RECORDS FOR THE TASK:
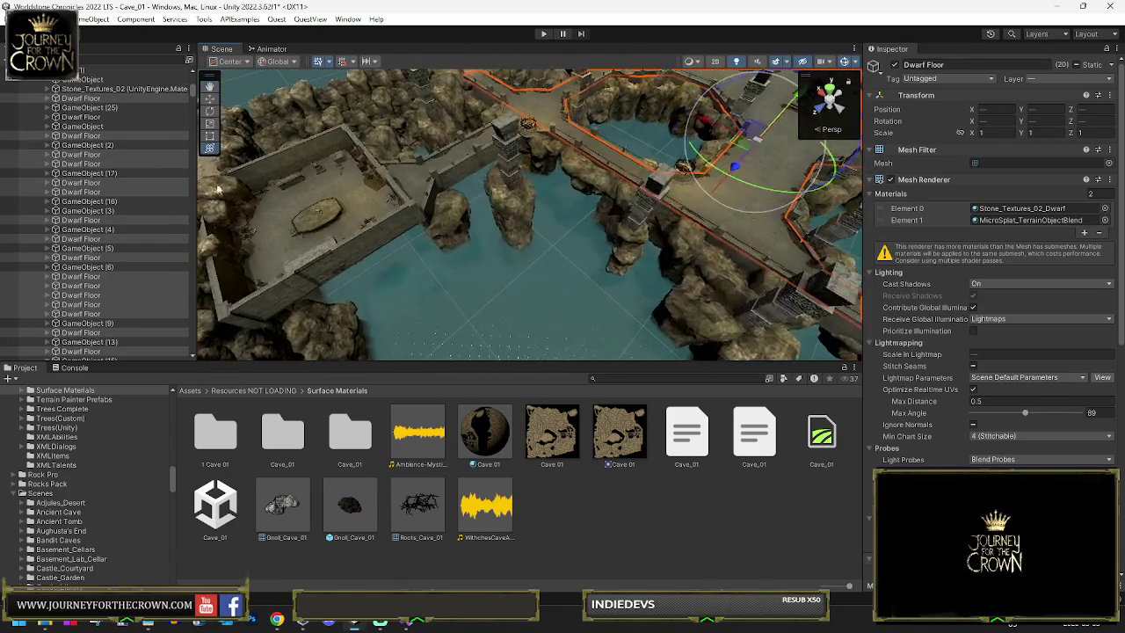
pyautogui.keyDown('ctrl'); pyautogui.click(388, 195); pyautogui.keyUp('ctrl')
pyautogui.keyDown('ctrl'); pyautogui.click(411, 181); pyautogui.keyUp('ctrl')
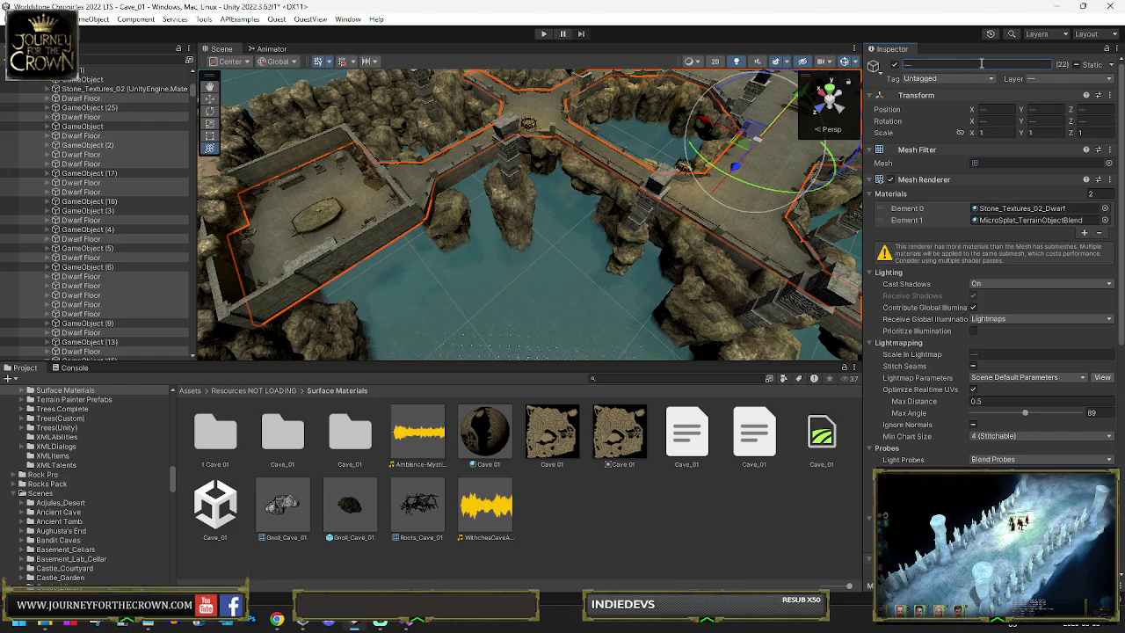
# Step: Rename all 22 selected objects from Dwarf Floors to Dwarf Floor
pyautogui.write('Dwarf Floors')
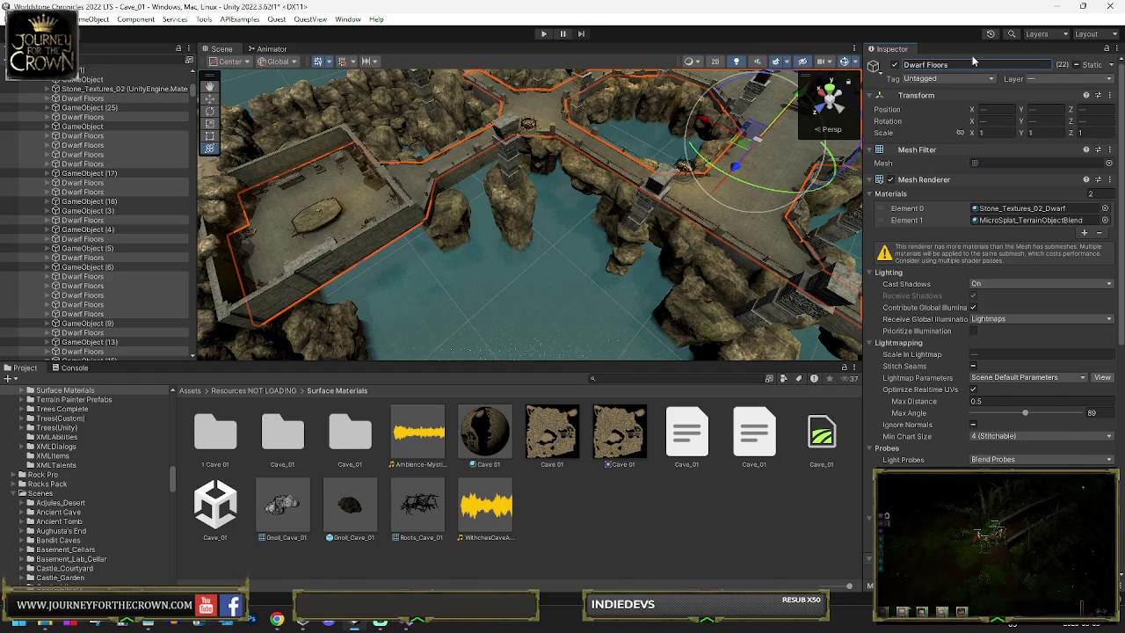
pyautogui.click(990, 64)
pyautogui.press('BackSpace')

REQUIREMENT: All of the entries above must be reproduced exactly, and no image may be included.

RESPONSE FOR THIS EXERCISE:
pyautogui.keyDown('ctrl'); pyautogui.click(388, 195); pyautogui.keyUp('ctrl')
pyautogui.keyDown('ctrl'); pyautogui.click(411, 181); pyautogui.keyUp('ctrl')
# Step: Rename all 22 selected objects from Dwarf Floors to Dwarf Floor
pyautogui.write('Dwarf Floors')
pyautogui.click(990, 64)
pyautogui.press('BackSpace')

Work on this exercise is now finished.